Binary Encoding for categorical features are recommended for
tree ensembles when the cardinality of categorical feature is >= 1000;
Numeric Encoding for categorical features are recommended for
tree ensembles when the cardinality of categorical features is < 1000.
For more information about the Binary and Numeric Encoding and their
effectiveness under different cardinality, please visit:
https://medium.com/data-design/
visiting-categorical-features-and-encoding-in-decision-trees-53400fa65931
NOTE: In order to use other functions within the forestRK package,
you must ensure that the numericized data frame of covariates (the
x.organizer object) contains no missing record,
that is, you have to remove any record containing NA or NaN
prior to applying the x.organizer function.

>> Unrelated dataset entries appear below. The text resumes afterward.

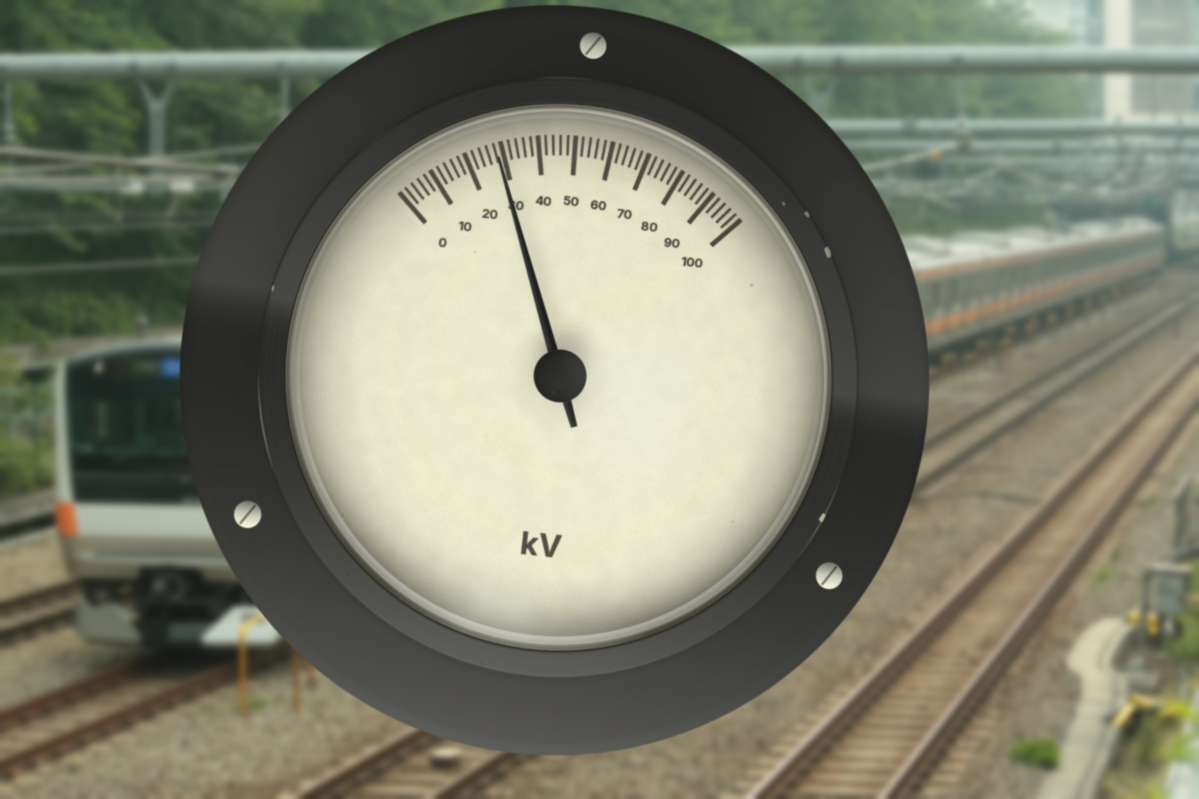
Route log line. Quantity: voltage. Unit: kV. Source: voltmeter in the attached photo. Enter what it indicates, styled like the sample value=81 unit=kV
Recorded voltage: value=28 unit=kV
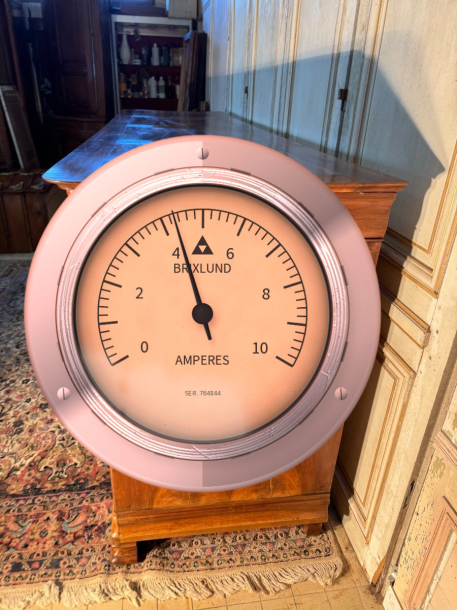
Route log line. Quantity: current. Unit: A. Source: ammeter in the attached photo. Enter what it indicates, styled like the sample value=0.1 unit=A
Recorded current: value=4.3 unit=A
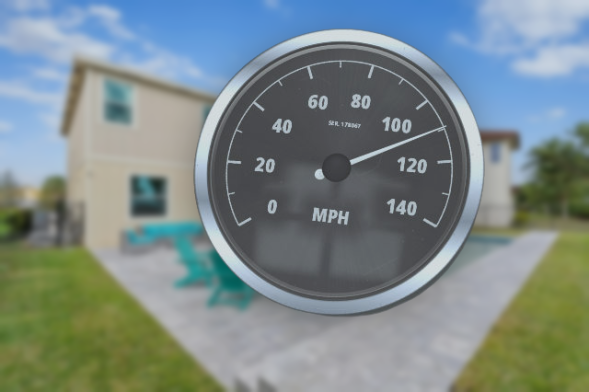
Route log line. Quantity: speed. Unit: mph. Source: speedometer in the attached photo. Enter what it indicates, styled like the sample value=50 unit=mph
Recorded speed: value=110 unit=mph
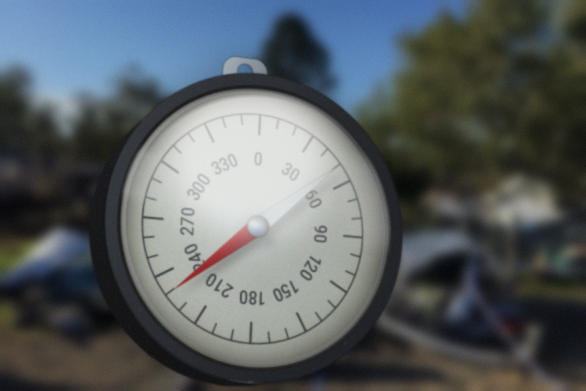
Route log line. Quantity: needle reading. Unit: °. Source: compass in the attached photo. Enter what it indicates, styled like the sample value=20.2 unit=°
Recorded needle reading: value=230 unit=°
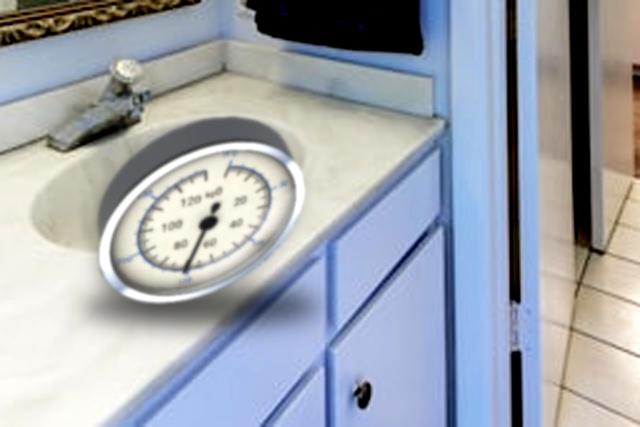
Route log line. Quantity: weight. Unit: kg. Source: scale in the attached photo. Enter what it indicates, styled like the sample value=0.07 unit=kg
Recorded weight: value=70 unit=kg
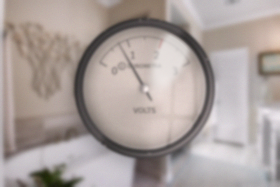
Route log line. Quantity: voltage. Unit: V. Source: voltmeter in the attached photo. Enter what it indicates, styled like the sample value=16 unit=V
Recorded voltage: value=0.75 unit=V
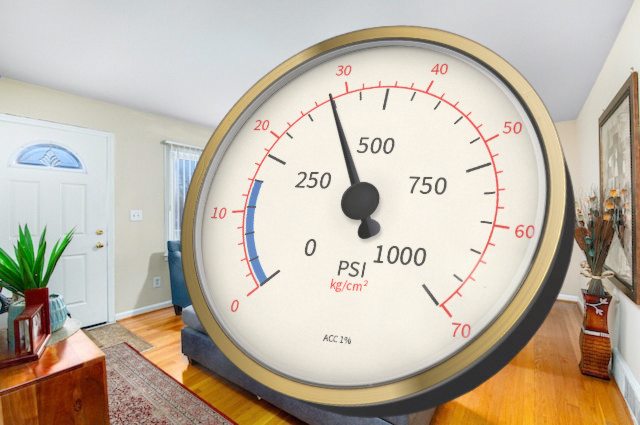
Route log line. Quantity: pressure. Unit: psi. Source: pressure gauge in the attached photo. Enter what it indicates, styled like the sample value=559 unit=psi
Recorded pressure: value=400 unit=psi
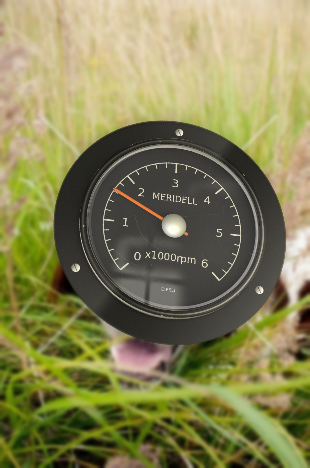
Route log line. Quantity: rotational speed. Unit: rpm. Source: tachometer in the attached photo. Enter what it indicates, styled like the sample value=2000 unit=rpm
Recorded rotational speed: value=1600 unit=rpm
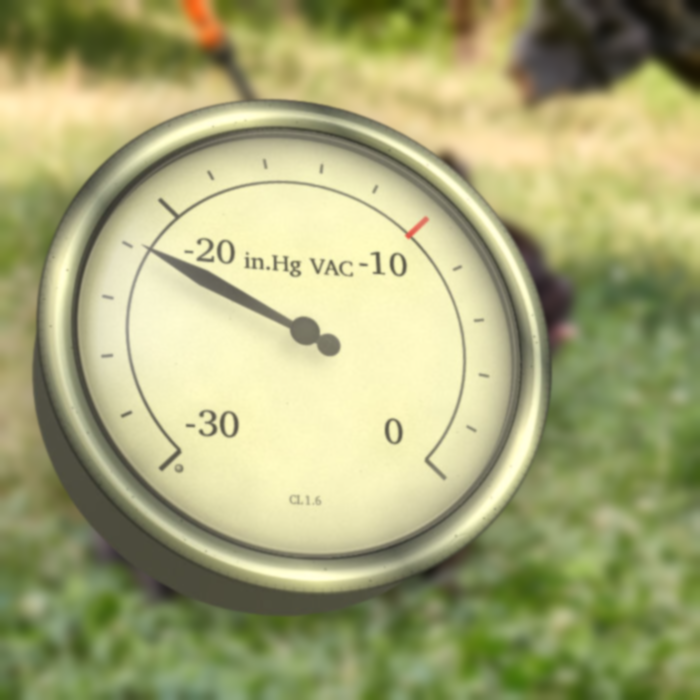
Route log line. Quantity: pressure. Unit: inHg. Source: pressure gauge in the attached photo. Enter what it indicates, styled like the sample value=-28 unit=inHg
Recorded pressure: value=-22 unit=inHg
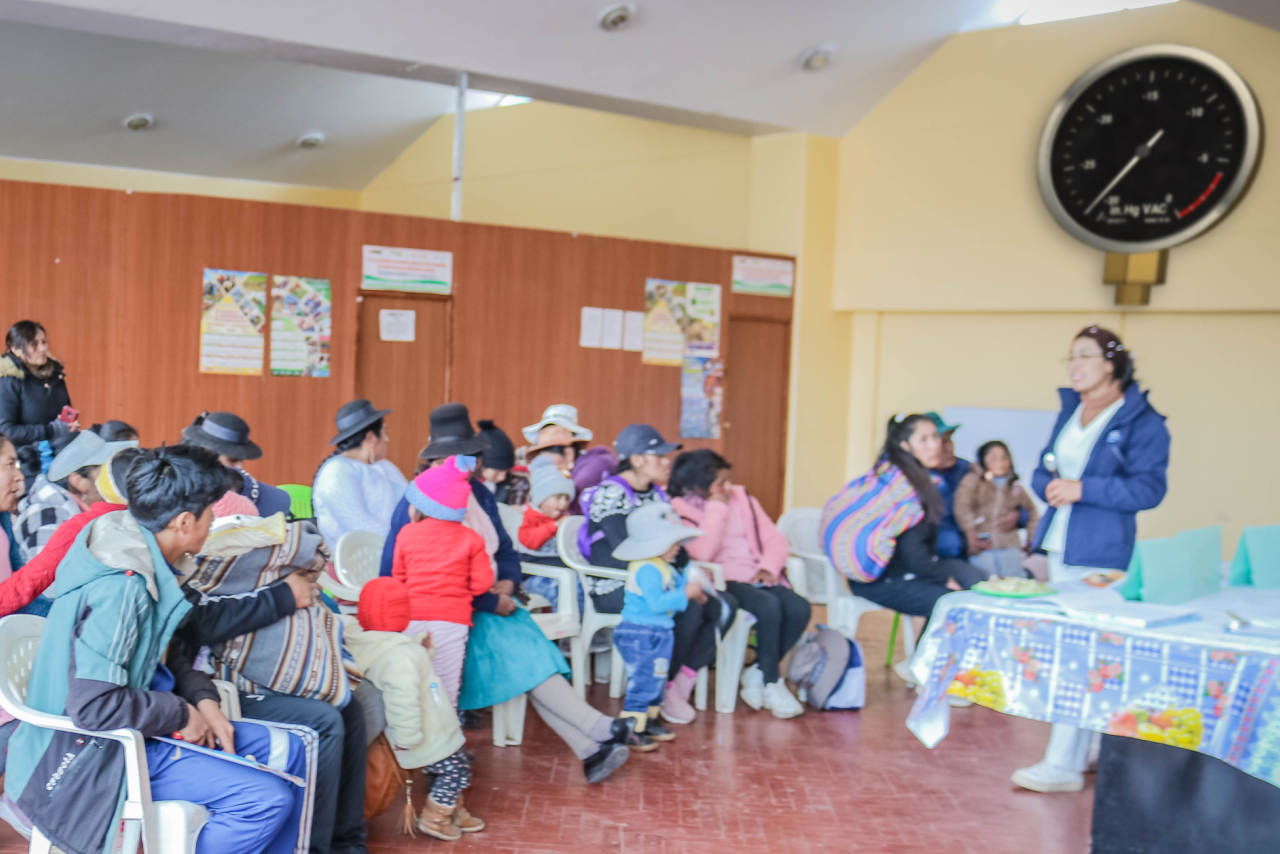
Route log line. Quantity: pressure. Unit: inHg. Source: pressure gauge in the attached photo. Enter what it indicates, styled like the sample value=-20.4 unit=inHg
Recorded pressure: value=-29 unit=inHg
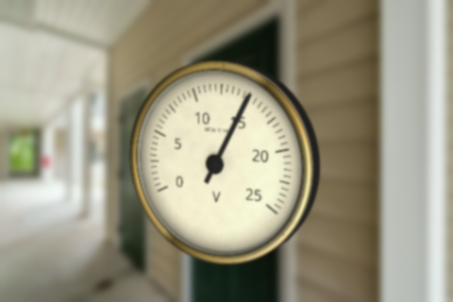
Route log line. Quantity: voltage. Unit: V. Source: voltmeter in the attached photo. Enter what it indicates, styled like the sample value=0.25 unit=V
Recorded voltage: value=15 unit=V
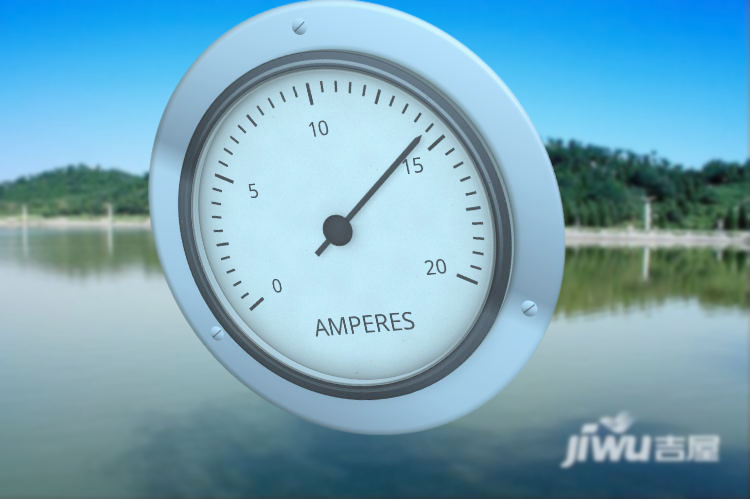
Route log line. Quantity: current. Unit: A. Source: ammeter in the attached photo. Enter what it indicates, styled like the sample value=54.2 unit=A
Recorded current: value=14.5 unit=A
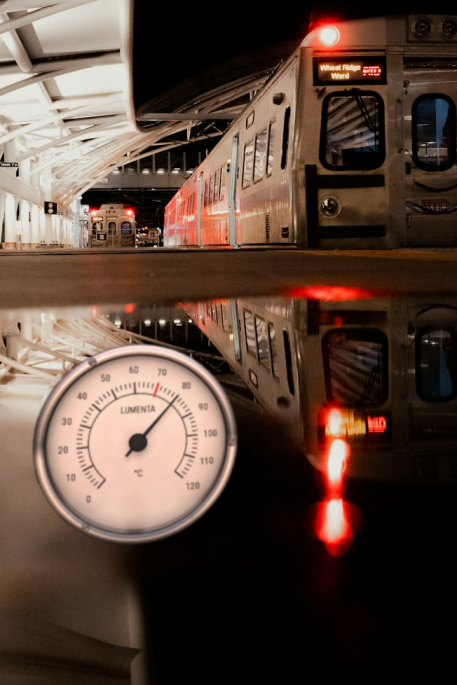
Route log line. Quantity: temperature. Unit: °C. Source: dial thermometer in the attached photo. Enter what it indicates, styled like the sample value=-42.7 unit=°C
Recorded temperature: value=80 unit=°C
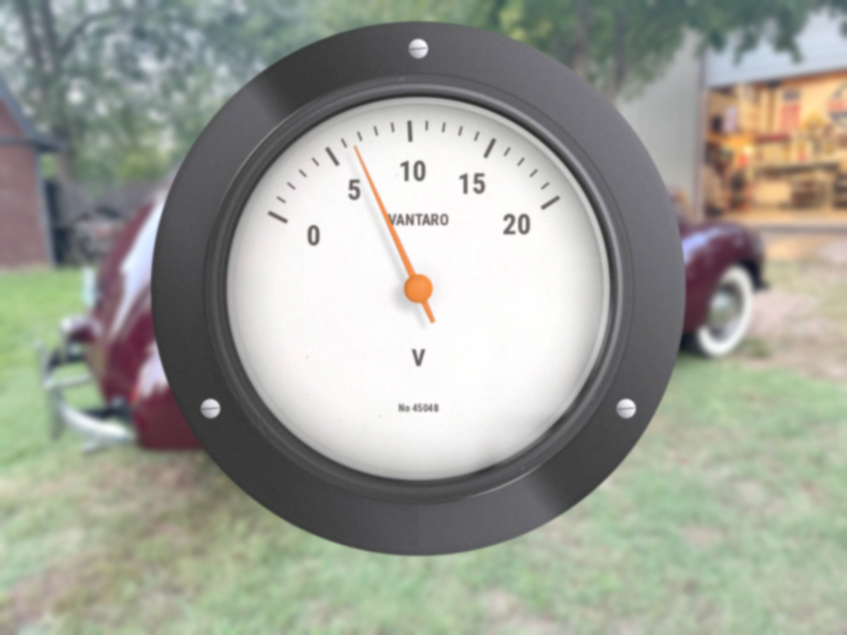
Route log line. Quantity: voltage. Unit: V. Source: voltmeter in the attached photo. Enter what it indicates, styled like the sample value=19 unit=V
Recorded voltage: value=6.5 unit=V
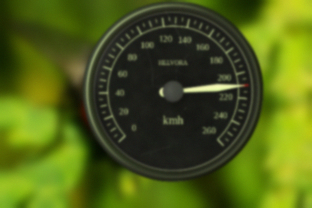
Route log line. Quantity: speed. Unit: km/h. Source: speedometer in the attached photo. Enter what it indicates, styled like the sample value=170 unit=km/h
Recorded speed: value=210 unit=km/h
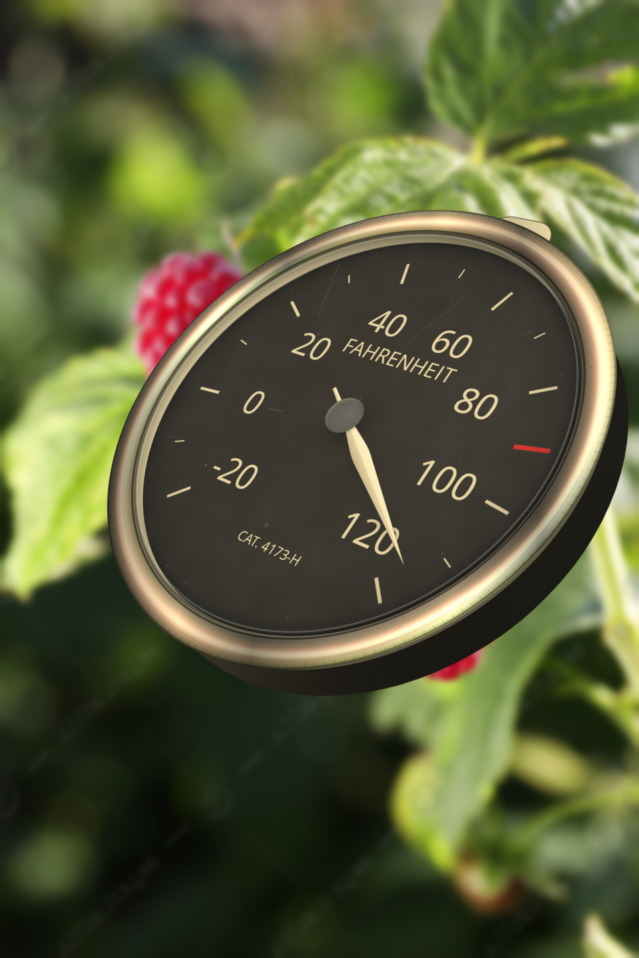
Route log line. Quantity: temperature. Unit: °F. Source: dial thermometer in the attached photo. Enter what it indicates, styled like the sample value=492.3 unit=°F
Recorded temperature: value=115 unit=°F
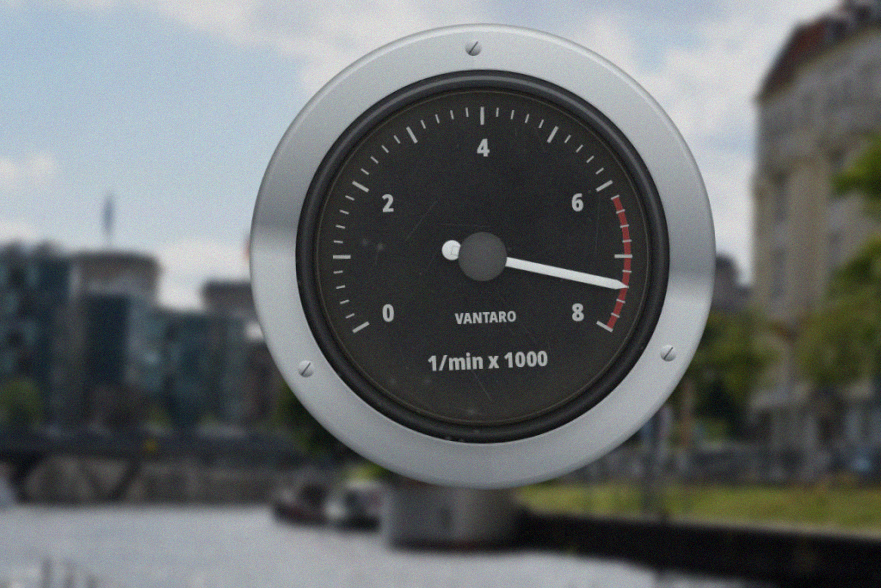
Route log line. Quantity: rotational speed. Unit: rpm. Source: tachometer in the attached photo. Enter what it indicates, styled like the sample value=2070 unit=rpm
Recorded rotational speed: value=7400 unit=rpm
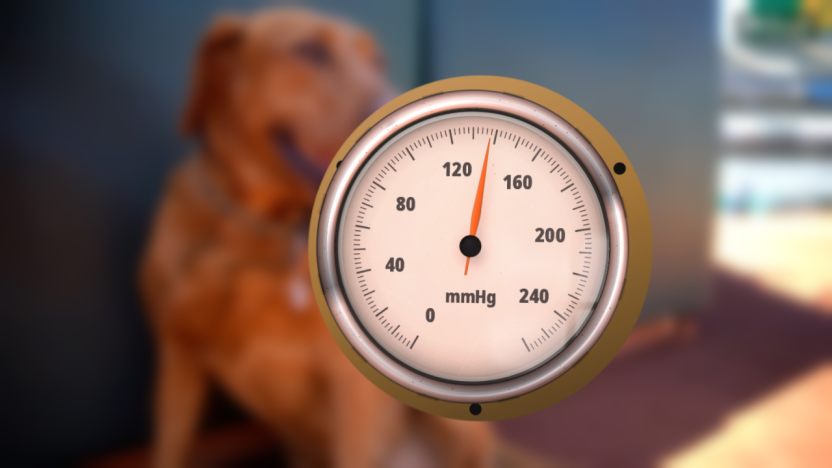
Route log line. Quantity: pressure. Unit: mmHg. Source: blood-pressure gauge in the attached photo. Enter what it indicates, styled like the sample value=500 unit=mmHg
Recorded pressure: value=138 unit=mmHg
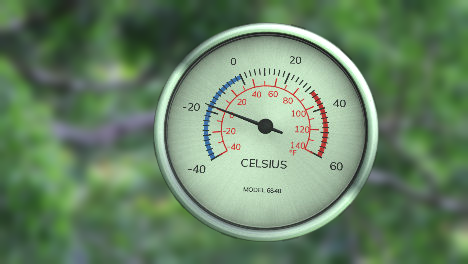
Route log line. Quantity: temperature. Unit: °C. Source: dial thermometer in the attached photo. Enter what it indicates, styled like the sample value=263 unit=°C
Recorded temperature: value=-18 unit=°C
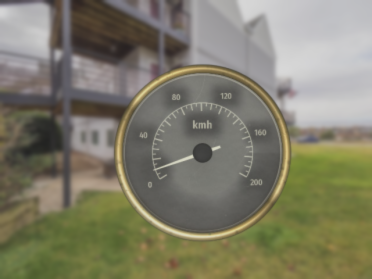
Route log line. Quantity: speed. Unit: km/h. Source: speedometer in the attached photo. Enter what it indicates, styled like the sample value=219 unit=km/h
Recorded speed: value=10 unit=km/h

Following is the summary of the data cleaning process with
x.organizer():
1. remove all NA or NaN's from the data in hand.
2. split the data into a data frame that contains covariates of
ALL data points, (BOTH training and test observations), and a
vector that contains class types of the training observations;
3. apply the x.organizer to the big data frame of covariates
of all observations.
4. split the x.organizer output into a training and
a test set, as needed.
PROPER DATA CLEANING IS ABSOLUTELY NECESSARY FOR forestRK FUNCTIONS TO WORK!